EPF yesterday announced the EPF Account Restructuring initiative effective May 11 by introducing Flexible Accounts for short-term financial needs.

In a statement, EPF informed that the initiative aims to improve the security of retirement income, in addition to meeting the life cycle needs of members when starting that date, all members’ accounts under the age of 55 will be restructured from the previous two accounts namely Account 1 and Account 2 to three accounts.

Mohd Afzanizam advised EPF contributors to conduct careful planning before making a decision to withdraw by taking into account the multiplier factor in their savings.

“This is because when they withdraw the money, members will lose the multiplier factor or compounding factor in their savings at EPF. EPF is seen to always announce competitive dividend rates and this compounding factor will accelerate the growth of contributors’ savings if they continue to save in the institution,” he said.

In addition, Universiti Malaysia Terengganu Faculty of Business, Economics and Social Development Lecturer Associate Prof Dr Roshaiza Taha said that the implementation of Account 3 also benefits the M40 and T20 groups.

“We know some of the incomes of the M40 and T20 groups are higher. For example, he has an income of RM10,000 and he has an EPF contribution of 11 percent, equivalent to RM1,100 and it is possible that he has RM165 (in Account 3).

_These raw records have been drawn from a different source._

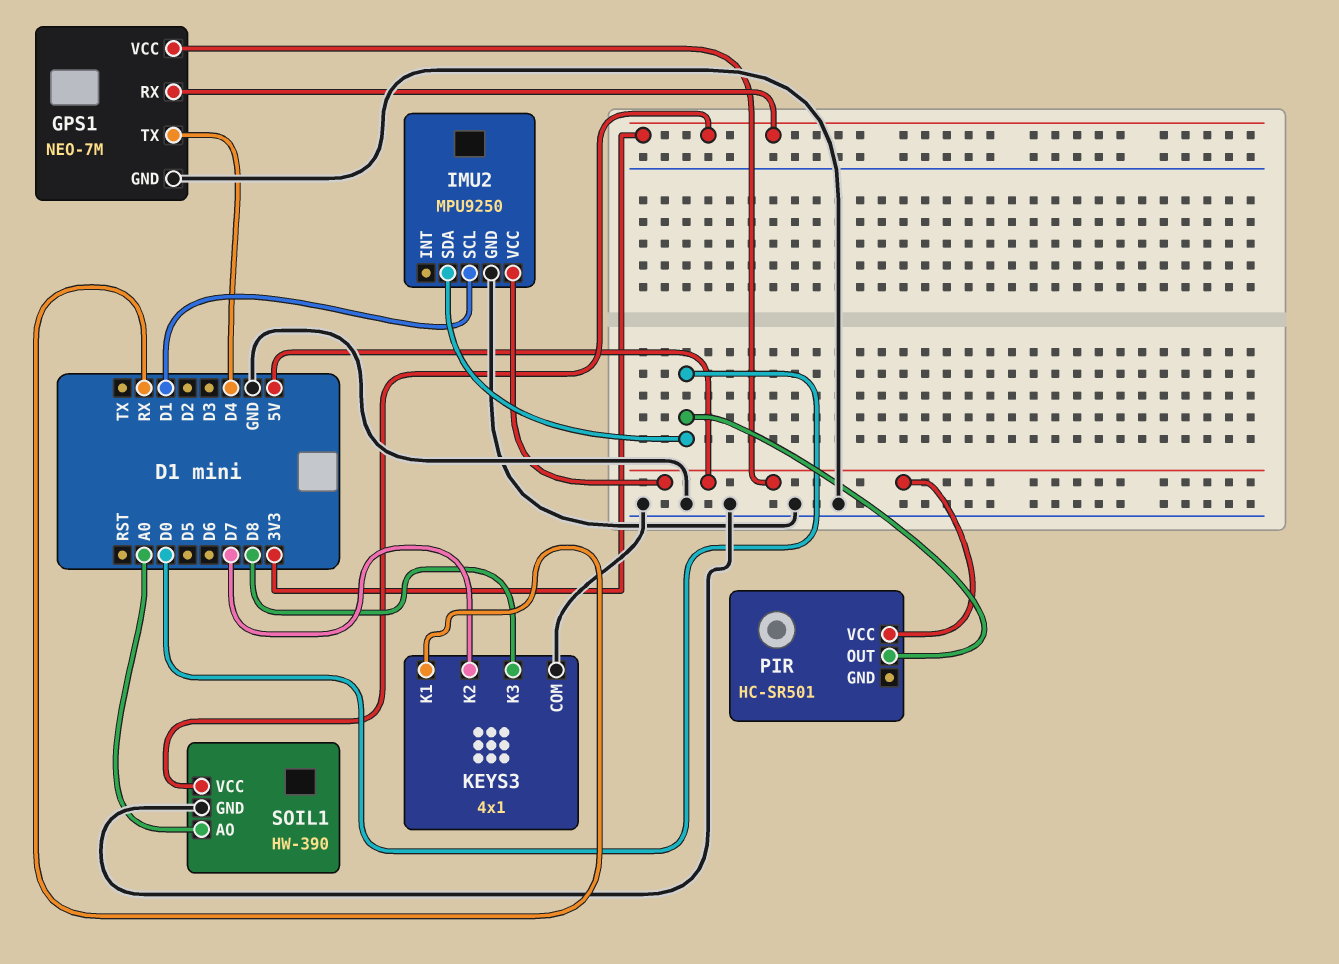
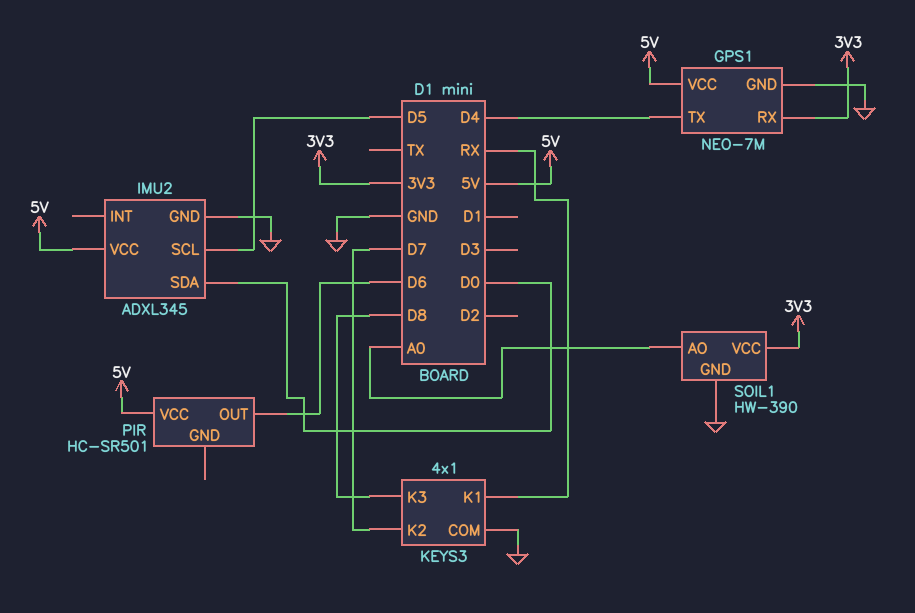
IMU2: MPU9250 -> ADXL345
IMU2 pin SCL: D1 -> D5
PIR pin OUT: D0 -> D6

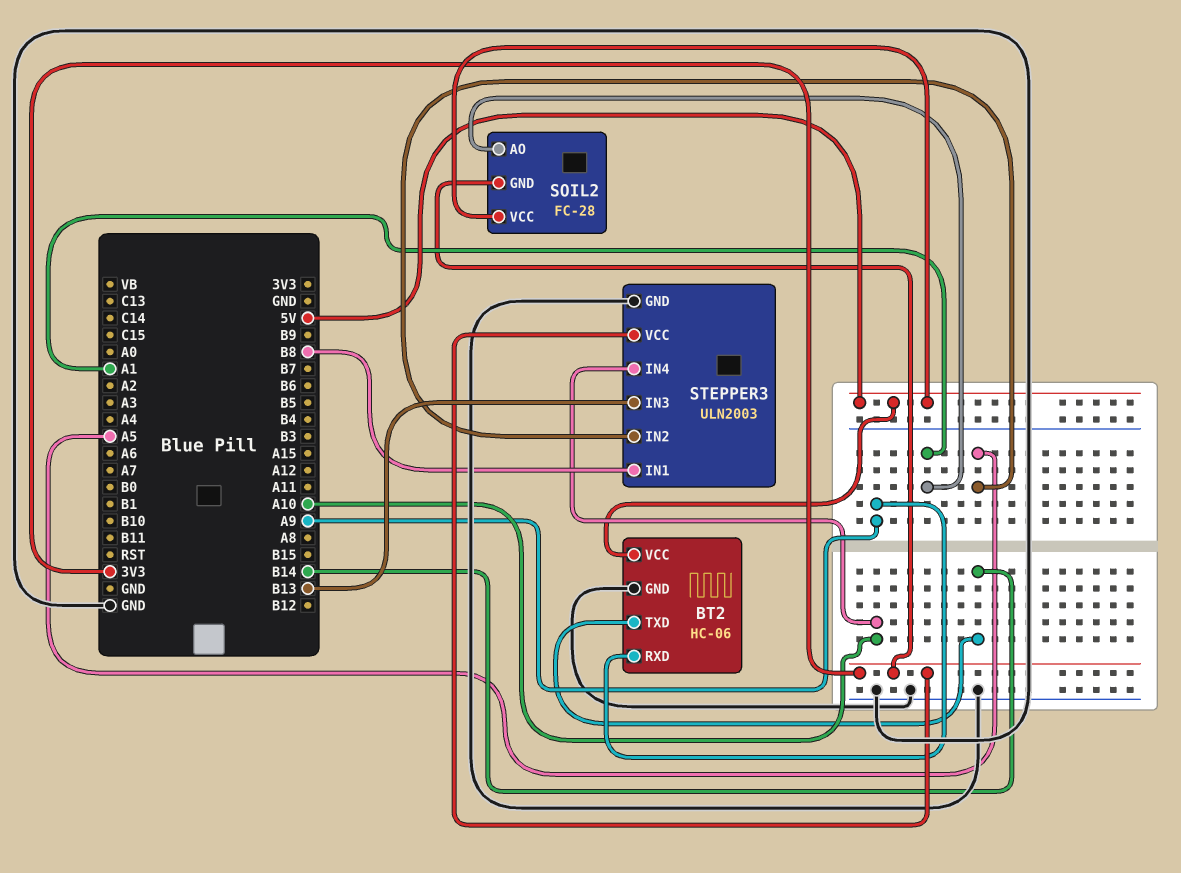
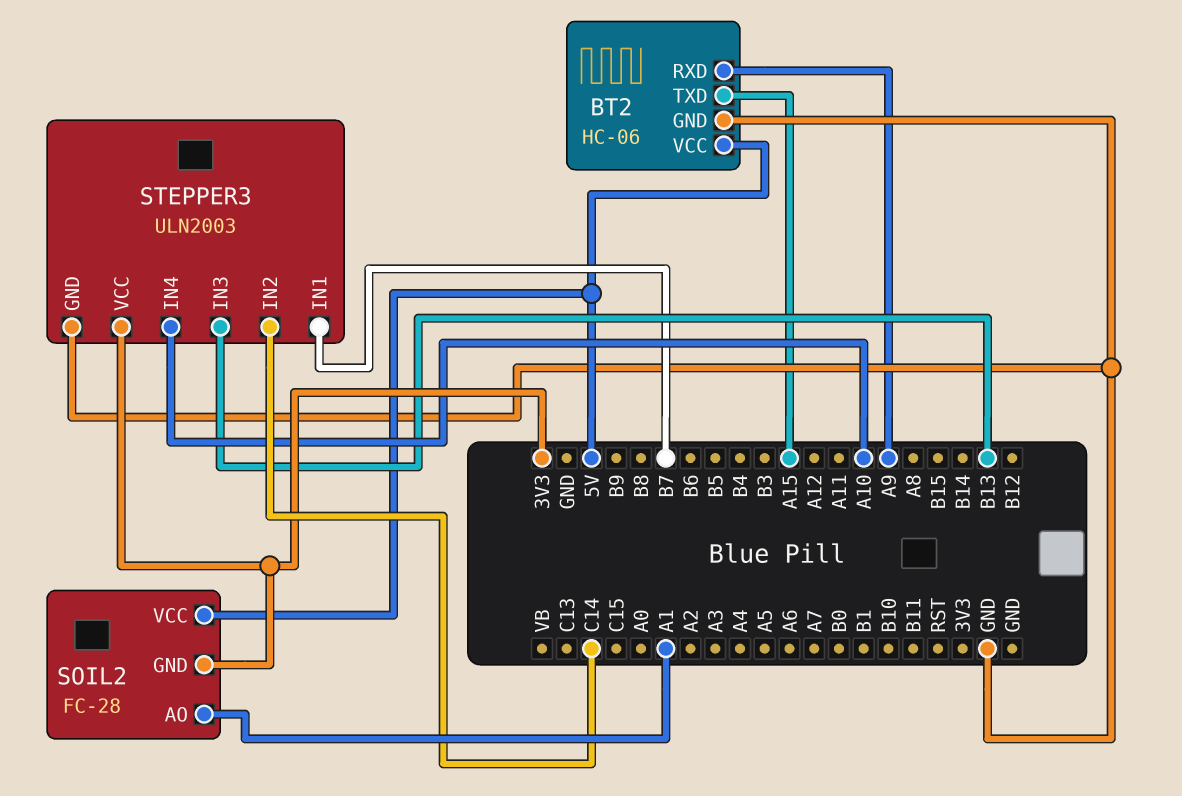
BT2 pin TXD: B14 -> A15
STEPPER3 pin IN1: B8 -> B7
STEPPER3 pin IN2: A5 -> C14

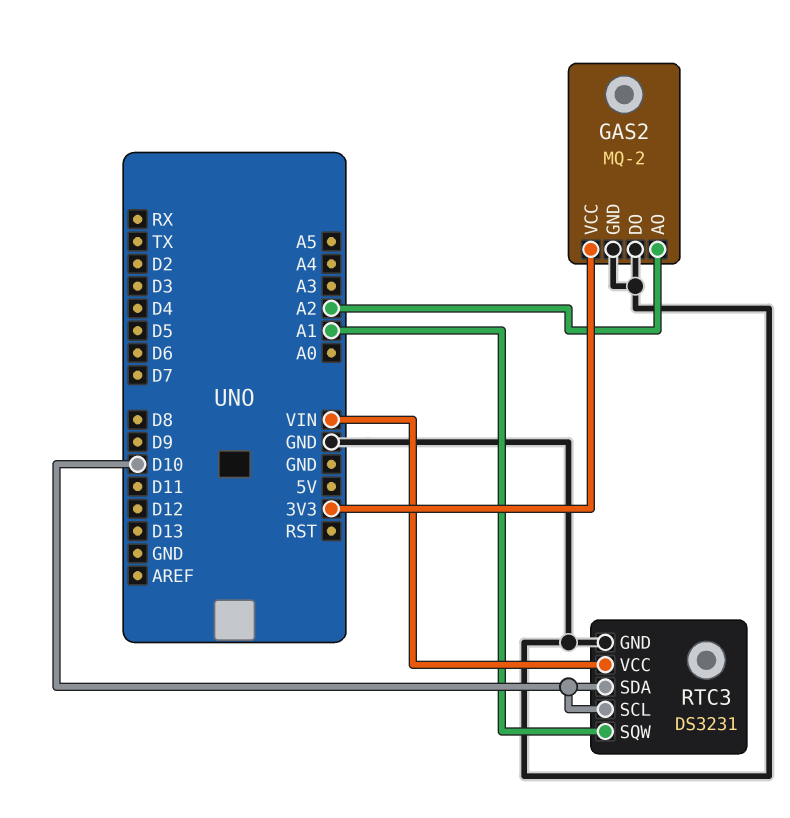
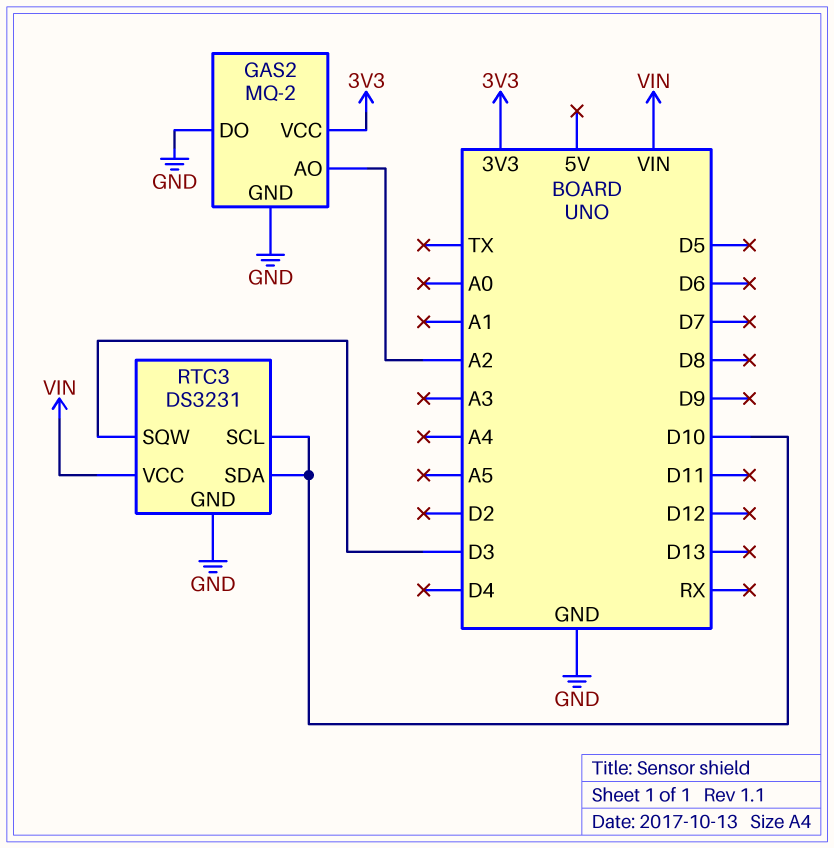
RTC3 pin SQW: A1 -> D3

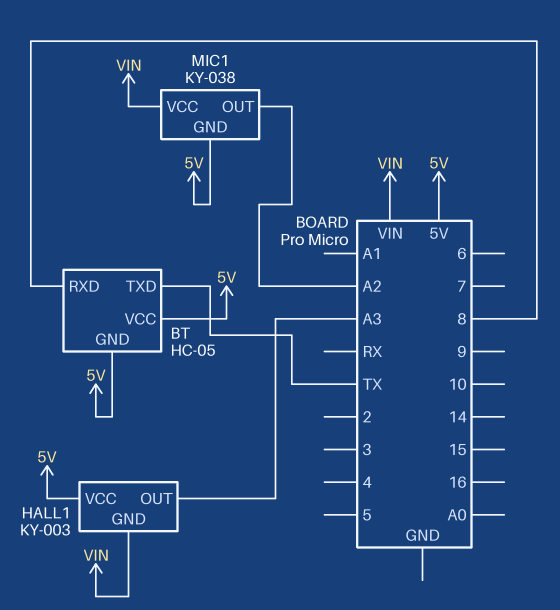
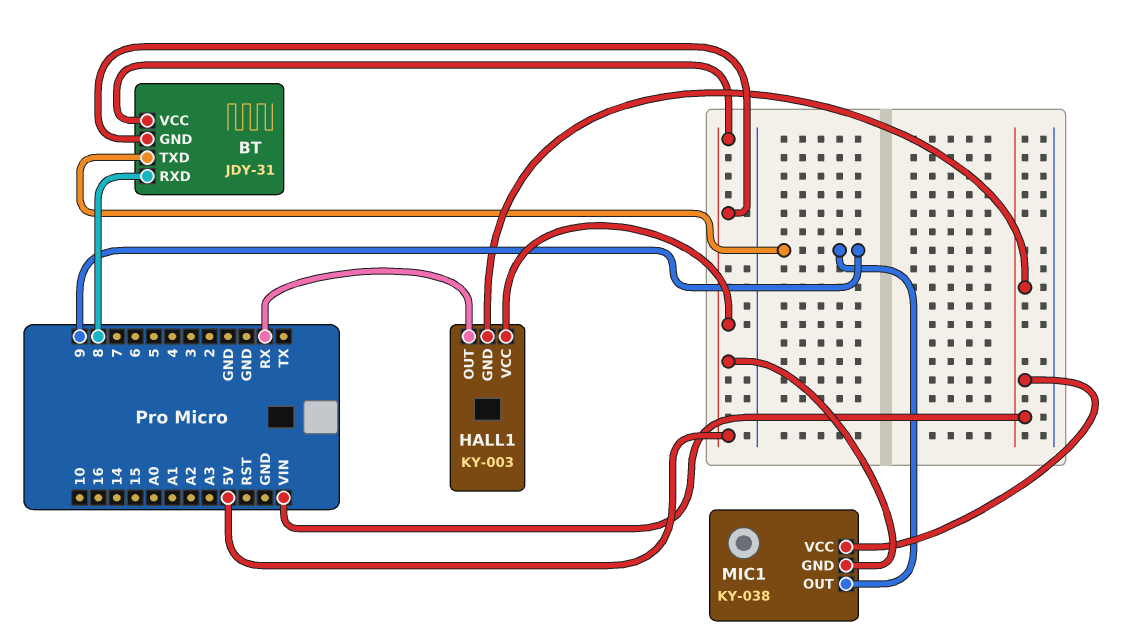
BT: HC-05 -> JDY-31
BT pin TXD: TX -> 9
HALL1 pin OUT: A3 -> RX
MIC1 pin OUT: A2 -> 9

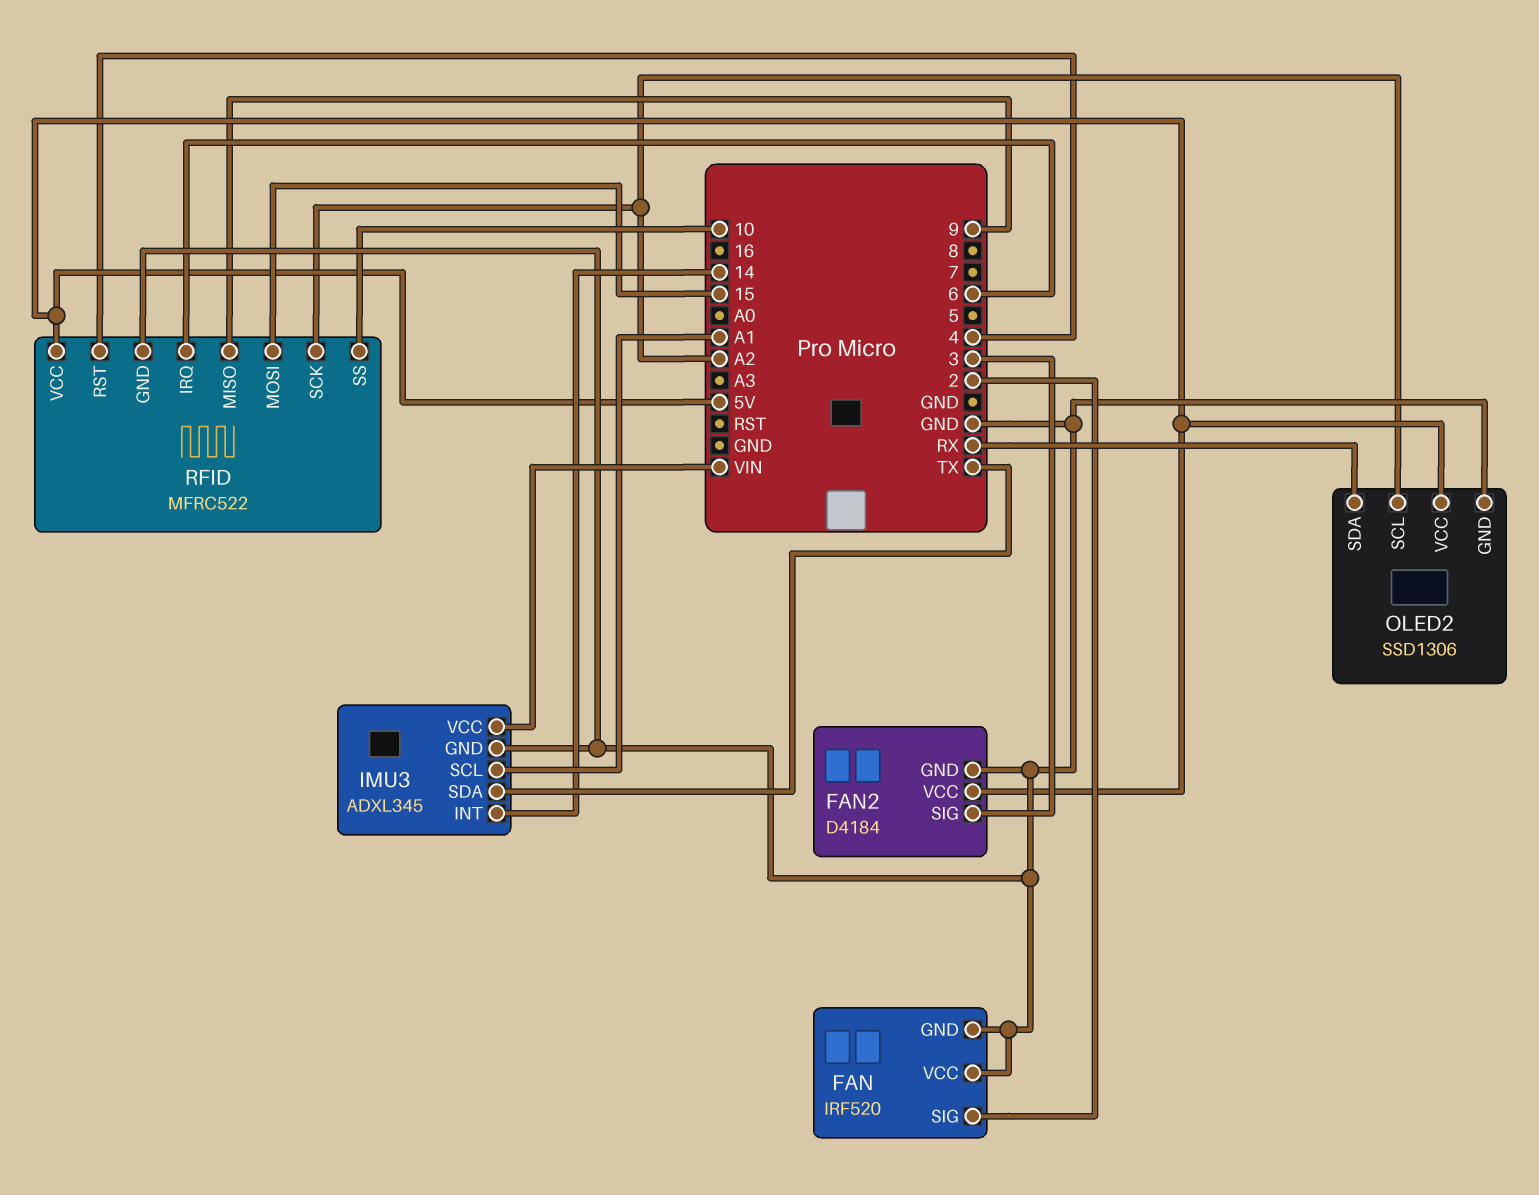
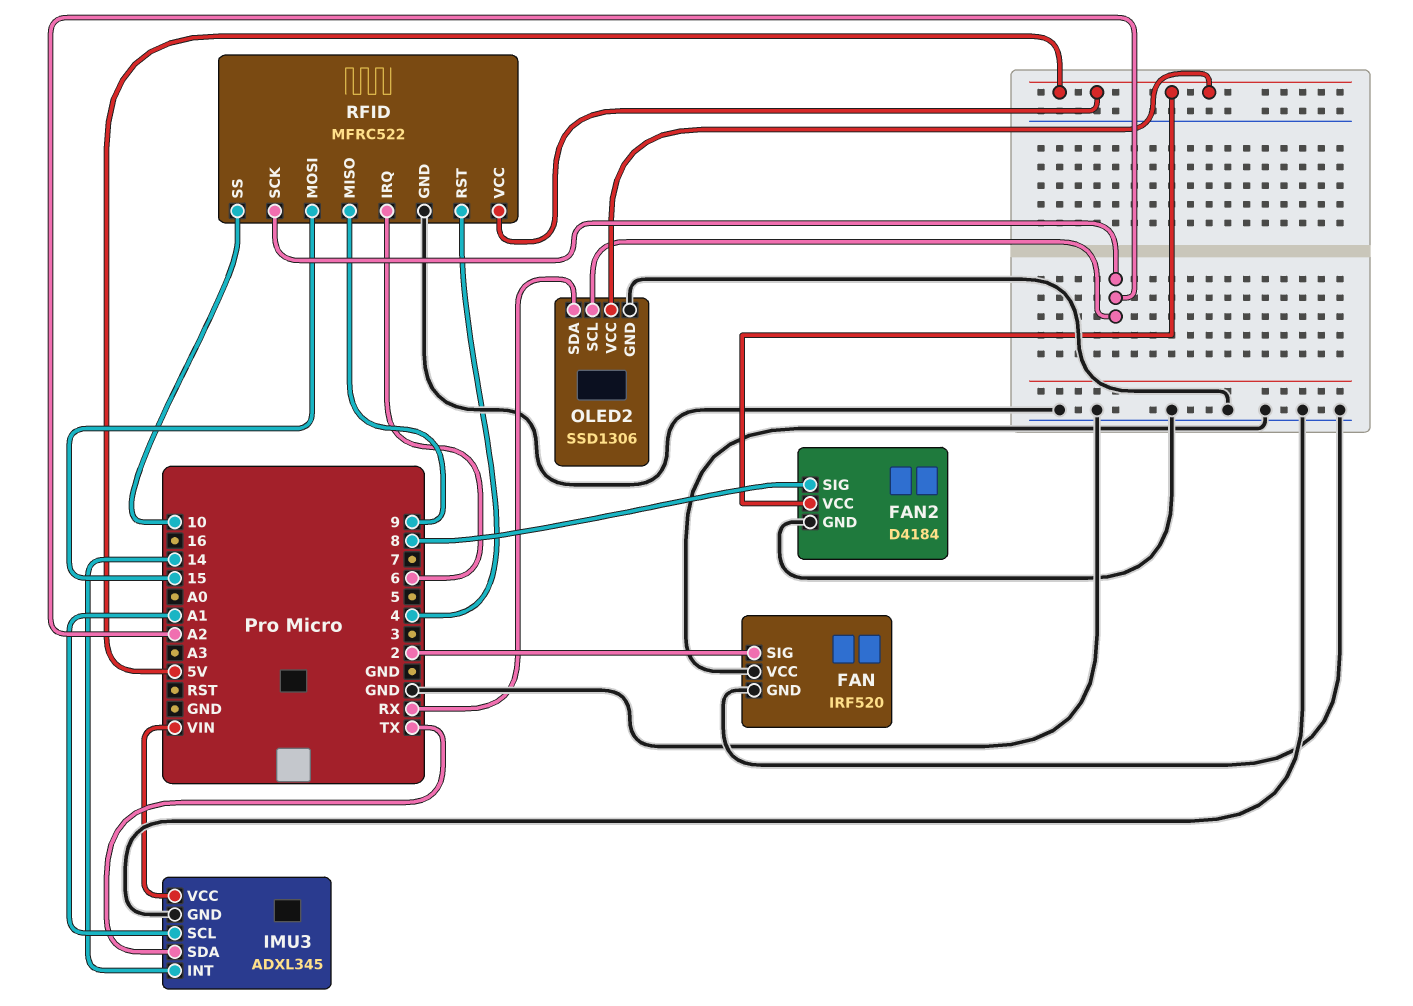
FAN2 pin SIG: 3 -> 8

For the B40 group the value will be lower around RM70 or RM30,” he said.

According to him, if those in the B40 group are not financially sound, they are likely to face problems with their retirement fund in the future.

“The government needs to play a role in educating contributors in channelling a small portion of their income to liquid investment because they still need to be protected in the future.

“Looking at the current situation, I know that the ability of Malaysians to continue to survive is so difficult that some people tie their stomachs to eat. However, contributors still need to be aware of their needs and wants,” he said.